40 Days and 40 Nights

Screenplay : Rob Perez

MPAA Rating : R

Year of Release : 2002

Stars : Josh Hartnett (Matt Sullivan), Shannyn Sossamon (Erica), Vinessa Shaw (Nicole), Adam Trese (John)

40 Days and 40 Nights offers a few things I don't think I have ever seen in a movie before, including a guy faking an orgasm (when accused by his sex partner of this, he tries to lie by saying, "I'm a guy! I don't think we can!"), a dream sequence in which an entire landscape is composed of rippling female breasts, and a surprisingly sexy sex scene in which the two people never touch each other. Actually, I have seen the last of those before, specifically in the effective and funny phone sex scene between Ben Chaplin and Janeane Garafolo in The Truth About Cats & Dogs (1996), which was also helmed by 40 Days and 40 Nights director Michael Lehmann.

Lehmann first grabbed attention when he directed the darkly comic teen satire Heathers in 1989, but his career since then has been uneven, although you can't really blame him since he's probably still recovering from 1991's Bruce Willis megaflop Hudson Hawk. Still, in 40 Days and 40 Nights, Lehmann proves he still has some jazz in him. Working from a script by first-timer Rob Perez, he refuses to let the movie sink into comfortable romantic-comedy rhythms, although he never brings it quite above its gimmicky premise.

The premise, as is probably well known by now, is that Matt Sullivan (Josh Hartnett), an amiable San Francisco web designer, decides to take Lent seriously for once and give up the one thing that has been controlling his life: sex. In one of those "only in the movies" situations, Matt is fed up that he's been having too much sex with too many gorgeous women. He knows that his flurry of one-night stands is partially self-inflicted denial that his long-time girlfriend, Nicole (Vinessa Shaw), dumped him, so he decides to gain control of himself by refusing to partake in any and all aspects of sexuality.

This set-up allows for all kinds of jokes about the hard wiring of the human male, from arguments about genetic programming that drive men to "spread their seed" (Matt's roommate warns him that, if he denies himself sex for 40 days, he's going to "piss off the seed!"), to simple declarations that all men's thought processes revolve around their genitals. Thus, Matt's choice of temporary celibacy becomes not only a personal endurance test of self-restraint, but an unwitting challenge to all the built-in assumptions about modern sexuality. His "vow," as it comes to be known, fascinates people so much that, behind his back, his coworkers set up an elaborate betting scheme using the Internet in which people wager money on which day they think Matt will finally crack and give in to temptation.

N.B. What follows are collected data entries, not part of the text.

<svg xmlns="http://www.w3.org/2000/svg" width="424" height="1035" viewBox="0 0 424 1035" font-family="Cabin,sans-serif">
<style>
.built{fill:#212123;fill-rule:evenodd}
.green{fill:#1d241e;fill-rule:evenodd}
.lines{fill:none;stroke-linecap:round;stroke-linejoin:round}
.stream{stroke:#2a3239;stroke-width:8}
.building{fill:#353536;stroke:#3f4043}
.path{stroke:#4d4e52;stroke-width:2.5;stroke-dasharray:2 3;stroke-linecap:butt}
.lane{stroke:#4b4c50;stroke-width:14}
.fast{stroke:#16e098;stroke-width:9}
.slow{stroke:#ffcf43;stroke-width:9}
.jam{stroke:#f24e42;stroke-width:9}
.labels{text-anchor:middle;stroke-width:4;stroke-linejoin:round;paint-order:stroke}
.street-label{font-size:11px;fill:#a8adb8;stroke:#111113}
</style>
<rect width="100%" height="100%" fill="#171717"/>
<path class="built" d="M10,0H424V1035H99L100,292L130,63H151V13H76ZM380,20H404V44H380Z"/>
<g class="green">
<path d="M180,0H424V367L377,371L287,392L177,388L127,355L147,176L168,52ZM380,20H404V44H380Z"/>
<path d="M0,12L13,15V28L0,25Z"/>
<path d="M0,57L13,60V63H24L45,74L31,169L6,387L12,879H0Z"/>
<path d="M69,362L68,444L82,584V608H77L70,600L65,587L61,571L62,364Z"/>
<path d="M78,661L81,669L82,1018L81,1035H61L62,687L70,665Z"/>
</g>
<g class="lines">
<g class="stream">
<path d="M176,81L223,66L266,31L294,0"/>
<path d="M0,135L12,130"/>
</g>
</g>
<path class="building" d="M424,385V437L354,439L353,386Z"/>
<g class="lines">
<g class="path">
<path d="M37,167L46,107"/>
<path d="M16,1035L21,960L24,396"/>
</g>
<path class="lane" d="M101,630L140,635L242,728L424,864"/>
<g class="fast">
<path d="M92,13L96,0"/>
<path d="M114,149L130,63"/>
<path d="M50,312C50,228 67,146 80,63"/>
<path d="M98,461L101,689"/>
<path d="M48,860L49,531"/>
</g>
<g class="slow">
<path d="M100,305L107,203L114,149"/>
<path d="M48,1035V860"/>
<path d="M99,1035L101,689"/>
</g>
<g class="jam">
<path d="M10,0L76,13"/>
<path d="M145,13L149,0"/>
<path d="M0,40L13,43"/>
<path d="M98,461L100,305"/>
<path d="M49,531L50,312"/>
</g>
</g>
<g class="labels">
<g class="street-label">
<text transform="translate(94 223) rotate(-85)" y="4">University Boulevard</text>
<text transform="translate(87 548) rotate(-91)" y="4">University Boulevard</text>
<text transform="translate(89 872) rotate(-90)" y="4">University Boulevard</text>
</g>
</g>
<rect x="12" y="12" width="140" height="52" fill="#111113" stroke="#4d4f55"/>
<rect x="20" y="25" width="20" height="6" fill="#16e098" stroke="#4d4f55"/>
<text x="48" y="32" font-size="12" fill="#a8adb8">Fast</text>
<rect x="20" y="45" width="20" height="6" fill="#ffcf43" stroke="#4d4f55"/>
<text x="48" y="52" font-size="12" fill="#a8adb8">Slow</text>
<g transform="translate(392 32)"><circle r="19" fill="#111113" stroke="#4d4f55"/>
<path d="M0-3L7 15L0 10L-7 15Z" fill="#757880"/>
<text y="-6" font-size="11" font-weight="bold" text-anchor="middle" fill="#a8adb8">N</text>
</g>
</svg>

Of course, that's not the real problem. If anything, all the pressure from others only strengthens Matt's resolve. No, the real problem is that, within the first week of his vow, he meets the perfect woman in Erica (Shannyn Sossamon), with whom he immediately connects at the corner Laundromat. Naturally, his vow drives an immediate wedge between them in that they cannot turn their emotional connection into a physical one, and here the movie starts to get at a particularly pertinent question: Can a man and woman have a meaningful relationship without it becoming sexualized?

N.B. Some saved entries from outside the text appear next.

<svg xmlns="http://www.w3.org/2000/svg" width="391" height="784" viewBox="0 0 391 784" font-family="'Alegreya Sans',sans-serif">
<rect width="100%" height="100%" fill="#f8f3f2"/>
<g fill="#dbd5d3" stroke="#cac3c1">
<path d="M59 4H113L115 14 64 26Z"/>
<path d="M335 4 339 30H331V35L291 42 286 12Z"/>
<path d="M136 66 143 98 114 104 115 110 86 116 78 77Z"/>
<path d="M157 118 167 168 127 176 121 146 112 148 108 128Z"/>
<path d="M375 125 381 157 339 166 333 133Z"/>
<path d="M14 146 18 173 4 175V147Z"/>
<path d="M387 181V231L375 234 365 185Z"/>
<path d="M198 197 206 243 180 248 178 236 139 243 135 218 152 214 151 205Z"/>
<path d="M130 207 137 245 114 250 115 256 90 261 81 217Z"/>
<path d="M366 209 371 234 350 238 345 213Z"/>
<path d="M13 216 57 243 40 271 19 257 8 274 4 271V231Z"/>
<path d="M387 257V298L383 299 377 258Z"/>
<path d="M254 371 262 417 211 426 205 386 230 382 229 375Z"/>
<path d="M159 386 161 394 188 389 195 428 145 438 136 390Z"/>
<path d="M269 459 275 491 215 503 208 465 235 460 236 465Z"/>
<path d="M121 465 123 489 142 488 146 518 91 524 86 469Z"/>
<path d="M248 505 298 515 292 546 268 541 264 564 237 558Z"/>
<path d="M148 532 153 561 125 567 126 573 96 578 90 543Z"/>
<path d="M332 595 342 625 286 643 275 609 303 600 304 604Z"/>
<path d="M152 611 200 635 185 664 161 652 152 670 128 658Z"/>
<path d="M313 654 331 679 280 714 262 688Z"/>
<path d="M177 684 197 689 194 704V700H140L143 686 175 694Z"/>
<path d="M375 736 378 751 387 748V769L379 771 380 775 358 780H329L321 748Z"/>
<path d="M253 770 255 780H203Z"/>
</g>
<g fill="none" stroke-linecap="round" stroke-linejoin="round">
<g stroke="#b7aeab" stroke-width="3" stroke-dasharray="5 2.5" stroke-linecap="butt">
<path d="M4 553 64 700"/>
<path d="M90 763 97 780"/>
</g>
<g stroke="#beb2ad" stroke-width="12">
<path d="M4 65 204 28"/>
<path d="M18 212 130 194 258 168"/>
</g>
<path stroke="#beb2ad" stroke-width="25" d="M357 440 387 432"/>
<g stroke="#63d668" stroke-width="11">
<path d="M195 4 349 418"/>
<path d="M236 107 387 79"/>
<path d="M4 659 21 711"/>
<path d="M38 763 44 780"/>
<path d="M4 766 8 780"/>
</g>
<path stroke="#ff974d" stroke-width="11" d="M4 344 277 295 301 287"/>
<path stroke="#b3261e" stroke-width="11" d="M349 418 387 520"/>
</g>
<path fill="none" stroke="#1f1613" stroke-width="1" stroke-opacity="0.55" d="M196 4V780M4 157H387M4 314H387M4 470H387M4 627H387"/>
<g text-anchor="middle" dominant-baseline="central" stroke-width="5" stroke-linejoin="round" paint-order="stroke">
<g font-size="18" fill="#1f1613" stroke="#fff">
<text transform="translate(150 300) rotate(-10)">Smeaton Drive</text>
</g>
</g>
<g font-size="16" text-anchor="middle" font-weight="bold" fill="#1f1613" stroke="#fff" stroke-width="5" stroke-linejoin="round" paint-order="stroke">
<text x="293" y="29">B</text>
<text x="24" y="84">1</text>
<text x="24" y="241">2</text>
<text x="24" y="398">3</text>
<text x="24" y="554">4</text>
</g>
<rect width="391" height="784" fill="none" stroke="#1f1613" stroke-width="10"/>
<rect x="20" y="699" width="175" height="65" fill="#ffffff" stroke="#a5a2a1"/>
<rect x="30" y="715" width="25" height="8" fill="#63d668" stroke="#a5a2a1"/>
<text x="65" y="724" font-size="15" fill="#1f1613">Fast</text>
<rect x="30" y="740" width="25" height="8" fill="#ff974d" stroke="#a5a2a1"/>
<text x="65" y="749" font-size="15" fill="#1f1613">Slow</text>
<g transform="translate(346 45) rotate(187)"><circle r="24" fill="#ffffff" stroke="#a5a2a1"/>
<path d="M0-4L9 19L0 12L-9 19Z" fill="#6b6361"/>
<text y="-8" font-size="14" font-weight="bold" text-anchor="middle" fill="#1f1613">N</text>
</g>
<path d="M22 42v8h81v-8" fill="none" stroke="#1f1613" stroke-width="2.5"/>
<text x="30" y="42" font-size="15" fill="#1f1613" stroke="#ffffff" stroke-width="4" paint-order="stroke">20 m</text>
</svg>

Despite the movie's premise, its answer is a resounding "no," as it builds to a climax (no pun intended) in which Erica will end Matt's vow at the stroke of midnight on the 40th night. But, can he last that long, especially when so many people around him are so unyielding in their temptations? (Most of these temptations come from those who have money at stake in the betting scheme and are thus all the more interested in seeing him not last the full time, although one of the first instances comes from a female co-worker who simply doesn't believe that a man can resist her, especially when she spreads her legs on a copy machine.)

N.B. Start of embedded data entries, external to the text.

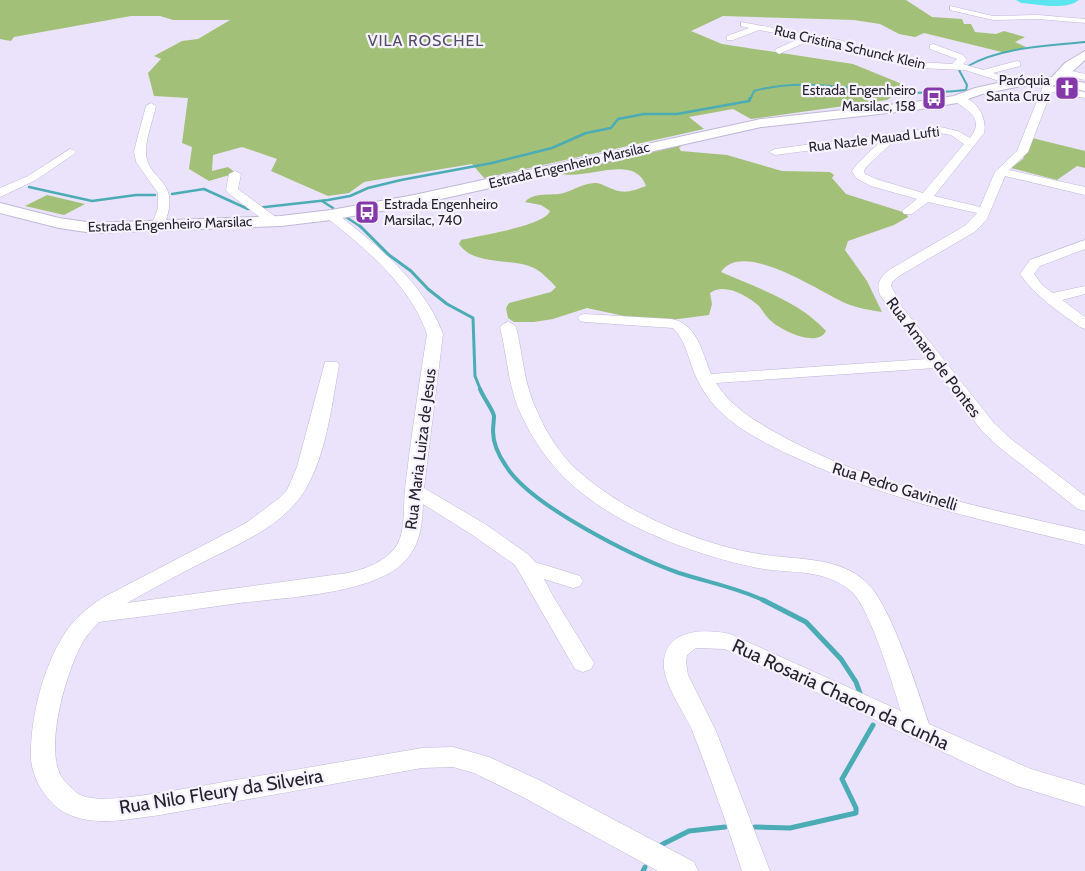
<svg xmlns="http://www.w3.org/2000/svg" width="1085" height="871" viewBox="0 0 1085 871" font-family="Cabin,sans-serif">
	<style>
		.green { fill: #a3c078 }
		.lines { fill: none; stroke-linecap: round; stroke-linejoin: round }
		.stream-far4 { stroke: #4bacb5; stroke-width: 2 }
		.stream-far3 { stroke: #4bacb5; stroke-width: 2.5 }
		.stream-far2 { stroke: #4bacb5; stroke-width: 3 }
		.stream-far1 { stroke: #4bacb5; stroke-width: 4 }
		.stream { stroke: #4bacb5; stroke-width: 5 }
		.river { fill: #5be6ef; fill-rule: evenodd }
		.minor-casing { stroke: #c1b8d6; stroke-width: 1 }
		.major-casing { stroke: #c1b8d6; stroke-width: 2 }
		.minor { fill: #fff; fill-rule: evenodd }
		.major { fill: #fff; fill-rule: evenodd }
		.labels { text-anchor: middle; stroke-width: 4.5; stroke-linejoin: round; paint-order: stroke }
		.far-street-label { font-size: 14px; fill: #27232e; stroke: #f6f2ff }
		.far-poi-label { font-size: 14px; fill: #27232e; stroke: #f6f2ff; text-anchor: end }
		.far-quarter-label { font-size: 16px; letter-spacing: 1px; fill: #554c66; stroke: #f6f2ff }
		.street-label { font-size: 16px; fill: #27232e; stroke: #f6f2ff }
		.near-street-label { font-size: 19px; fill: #27232e; stroke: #f6f2ff }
	</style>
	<rect width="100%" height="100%" fill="#eae3fb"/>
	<g class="green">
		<path d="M0,0H906L932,17L962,19L964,24H971L975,32L996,34L1004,31L1025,37L1015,42L1026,47L1006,53L924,33L915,37L899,34L880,24L854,20L723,16L691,31L722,44L853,64L907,86L887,100L751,119L733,109L689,117L704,129L484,178L472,164L364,182L349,193L328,196L271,171L277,159L242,147L213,155L212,171L228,167L236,173L209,181L189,169L192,147L182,143L188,98L154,96L148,73L161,59L154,56L182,41L198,39L230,20H173L160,16H131L14,37L11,41L0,39Z"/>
		<path d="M1032,138L1085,151V168L1077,166L1057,180L1011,168L1023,159Z"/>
		<path d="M692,141L681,146L679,148L681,151L727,155L782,171L830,172L834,175L832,178L846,194L906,213L908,217L894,225L848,241L845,250L867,281L882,312C869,310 857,308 845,303C820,292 743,239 721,272C757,288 799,301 826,331C818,348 782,331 771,321C766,317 763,311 759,306C748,296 724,282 710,293L712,304L709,315L663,321L624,316L587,308L553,319L534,322H514L508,318L506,308L509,303L551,292L556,287C550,281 544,274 536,269C514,257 474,267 459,244L461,240C477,236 545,226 550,211L541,205L525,202C532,193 549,195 559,194C572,192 583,182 597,183C603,184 609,188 615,190C626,194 635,190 646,186C634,151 582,184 556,172Z"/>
		<path d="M47,195L85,204L64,215L25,206Z"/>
	</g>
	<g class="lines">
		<g class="stream-far4">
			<path d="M968,66C1002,47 1047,46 1085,42"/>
			<path d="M750,100L754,91C797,79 837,87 881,91C909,94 938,93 966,90L967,85L959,70L963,68"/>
		</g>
		<g class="stream-far3">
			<path d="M29,187L92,201L136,195H155"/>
			<path d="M172,194L204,189L248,209L328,200L350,196L368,188L401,180L492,163L552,148L586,133L611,128L618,119L644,114H677L749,101L750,98"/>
			<path d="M322,201L333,208"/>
			<path d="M346,217L361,227"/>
		</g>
		<path class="stream-far2" d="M360,226L389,255L411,271L428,289L447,304L473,318L475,376L481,391"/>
		<path class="stream-far1" d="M480,389C483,397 493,410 494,416C494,421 493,426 493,431C493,444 499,456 506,466C531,506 634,557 679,573C707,582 739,588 765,601"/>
		<g class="stream">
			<path d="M763,600L806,622L841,659L856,682L861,696"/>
			<path d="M755,827L790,828L856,813V808L842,779L873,725"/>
			<path d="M661,845L689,831L725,827"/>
			<path d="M643,871L645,867"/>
		</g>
		<path class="river" d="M1016,0H1079C1065,11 1038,4 1021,3Z"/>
		<g class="minor-casing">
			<g id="minor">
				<path d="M950,6L993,16L1038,15L1085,19V23L1038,19L993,20L950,10Z"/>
				<path d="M741,22L839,40L918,62L952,64L957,59L930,49V45L933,44L963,55L967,60L963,64L983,70L1017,61L1020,62V66L993,73L1020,83L1015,86L965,70L918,68L811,40L779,54L775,51L776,49L801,38L759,30L733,40H727V36L749,28L741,26Z"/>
				<path d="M1063,69L1085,74V80L1060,74V70Z"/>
				<path d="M1050,78L1055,81L1053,87L1085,92V98L1051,92L1028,152L1009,170L1085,187V195L1005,176L987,219L976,231L899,276L892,282L891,286L902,307L994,423L1011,439L1085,496V511L1078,509L999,447L982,431L934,368L716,383C732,408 755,421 780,435C874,487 982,507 1085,531V545C988,521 890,501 799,459C773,447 745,434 724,415C711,404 700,387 694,372C688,357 685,339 673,328L585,322L580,321L578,318L580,315L585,314L671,319C697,323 702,352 711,374L927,359L880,295C876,283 880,278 889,270L966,225L977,213L928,202L912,214H904L902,211L917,199L871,186L856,178L852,171L858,163L881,141L775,155L769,152L775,149L940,127L958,131L970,138C987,117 964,109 952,99L953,97C973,93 988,116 984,133L934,196L980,207L995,172L1017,151L1045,81ZM940,133L951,135L964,144L923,193L879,180L865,174L864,171L866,167L896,139Z"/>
				<path d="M151,103L156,106C153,120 146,137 146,151C145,180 181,178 166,220C164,226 163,229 157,231L151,227L158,208V193L136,162L134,151L146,106Z"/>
				<path d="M70,149L74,150L76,152L74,154L36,180L0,197V188L28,176Z"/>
				<path d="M235,171L241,174L238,189L277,218L279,221L277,224H269L228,193L226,190L229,174Z"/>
				<path d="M331,211L335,212C377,245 424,283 443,334L424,488L485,524L529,555L535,562L580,576L583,581L580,586L573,588L544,579L554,598L594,663L591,669L583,672L575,669L515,565L471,534L423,504C422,526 420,547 403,563C372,594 282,598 239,603C192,610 146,616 99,622C94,628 88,633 84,640C67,668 44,746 61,776C64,781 72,789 77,793C94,805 140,795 160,793L422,748L453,747L489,757L539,780L694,862L698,871H658L521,796L474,773L453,767L422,768L160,815C128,819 88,829 59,809C44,798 31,775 31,757C30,716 45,659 70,626C80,614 91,605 104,597L246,523L278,499L287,490L297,467L325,362H337L339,365C332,404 327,448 309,483C288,525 240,543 201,563C176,576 151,589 127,603L348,573C366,569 387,561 397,545C406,529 403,506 405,489C411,437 419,385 427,334C410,285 366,249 327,218L325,215Z"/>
				<path d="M1085,240V249L1040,266L1034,274L1042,285L1053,293L1085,286V294L1062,300L1085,317V329L1080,327C1057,310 1037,298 1020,274L1030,260Z"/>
				<path d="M508,322L513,324L516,327C523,355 524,385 537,411C547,435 563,459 583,475C629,515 706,547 766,555C800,560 839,557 866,582C890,603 918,691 929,724L1031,769L1085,785V807L1017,786L979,769L725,649L696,648L687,655L686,662L688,675L716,731L770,871H742C727,824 710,776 692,730C684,711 661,681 664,660C668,628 706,629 730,634L901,711C893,685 870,609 852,592C826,568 790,574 758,568C695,555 618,527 570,483C549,464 531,437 520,412C508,385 507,355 500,327L503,324Z"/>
			</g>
		</g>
		<g class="major-casing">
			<path id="major" d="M1085,51V60L1064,79L1085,83V91L1055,85L1021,86L982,94L957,103L915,110L761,127L414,205L331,220L281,226L93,233L59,228L0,213V203L59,218L93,223L281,216L331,210L414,195L761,119L915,102L954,96L975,88L1021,78L1052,77L1065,63Z"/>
		</g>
		<use href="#minor" class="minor"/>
		<use href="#major" class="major"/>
	</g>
	<defs>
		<g id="church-square" transform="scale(1.25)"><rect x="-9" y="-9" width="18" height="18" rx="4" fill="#8438a9" stroke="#f6f2ff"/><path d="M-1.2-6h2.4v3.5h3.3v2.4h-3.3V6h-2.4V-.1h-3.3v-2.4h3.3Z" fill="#fff"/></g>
		<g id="bus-square" transform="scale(1.25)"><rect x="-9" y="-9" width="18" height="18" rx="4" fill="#8438a9" stroke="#f6f2ff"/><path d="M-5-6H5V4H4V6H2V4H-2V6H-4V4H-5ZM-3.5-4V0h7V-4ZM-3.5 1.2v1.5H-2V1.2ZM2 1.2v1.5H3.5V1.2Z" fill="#fff"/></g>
	</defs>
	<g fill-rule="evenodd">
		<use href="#church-square" x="1067" y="88"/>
		<use href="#bus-square" x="934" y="98"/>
		<use href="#bus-square" x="367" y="212"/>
	</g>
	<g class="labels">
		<g class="far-street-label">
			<text transform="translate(850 47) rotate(13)" y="5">Rua Cristina Schunck Klein</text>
			<text transform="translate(874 139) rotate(-7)" y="5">Rua Nazle Mauad Lufti</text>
			<text transform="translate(569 165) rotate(-13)" y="5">Estrada Engenheiro Marsilac</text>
			<text transform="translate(170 224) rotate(-2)" y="5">Estrada Engenheiro Marsilac</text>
		</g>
		<g class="far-poi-label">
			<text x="1050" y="85">Paróquia<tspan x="1050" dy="16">Santa Cruz</tspan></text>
			<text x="916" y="95">Estrada Engenheiro<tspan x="916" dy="16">Marsilac, 158</tspan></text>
			<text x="384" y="209" text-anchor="start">Estrada Engenheiro<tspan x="384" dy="16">Marsilac, 740</tspan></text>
		</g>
		<g class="far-quarter-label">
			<text x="426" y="46">VILA ROSCHEL</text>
		</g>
		<g class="street-label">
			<text transform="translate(934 357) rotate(53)" y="6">Rua Amaro de Pontes</text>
			<text transform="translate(420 449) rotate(-83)" y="6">Rua Maria Luiza de Jesus</text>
			<text transform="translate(895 486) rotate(17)" y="6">Rua Pedro Gavinelli</text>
		</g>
		<g class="near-street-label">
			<text transform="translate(841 694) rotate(25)" y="7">Rua Rosaria Chacon da Cunha</text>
			<text transform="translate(221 791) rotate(-9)" y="7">Rua Nilo Fleury da Silveira</text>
		</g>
	</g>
</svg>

40 Days and 40 Nights is one of the most openly sexual comedies to come out in some time. That is, it doesn't just use sex as joke material, but is about sex. Of course, since it is essentially a slightly more mature gross-out comedy, there's a certain callousness to parts of it, maybe because it puts into such clear relief how utterly and thoroughly sexualized our culture has become, to the point that it is now seen as bordering on pathology to not be obsessed with it. The ending of the movie is particularly vulgar, in a way that stands uncomfortably with the rest of the movie, as it requires a misunderstanding that hinges on what can only be described as rape, although no one ever addresses it as such.

There are amusing bits toward the end in which Matt seems to be coming apart at the seams from lack of sex, as is his boss (played by Griffin Dunne), who also takes a vow thinking it will make his wife want him more. Of course, this movie being the fantasy that it is, there is no shortage of incredibly beautiful women in tight tops and short skirts to provide temptation. Only in the movies do secretaries at a dotcom company have bodies like supermodels and wear two-inch skirts and fishnet hose. Suffice it say, if anyone in the real world decided to take Matt's vow, it might not be easy, but he wouldn't have to suffer through this much temptation.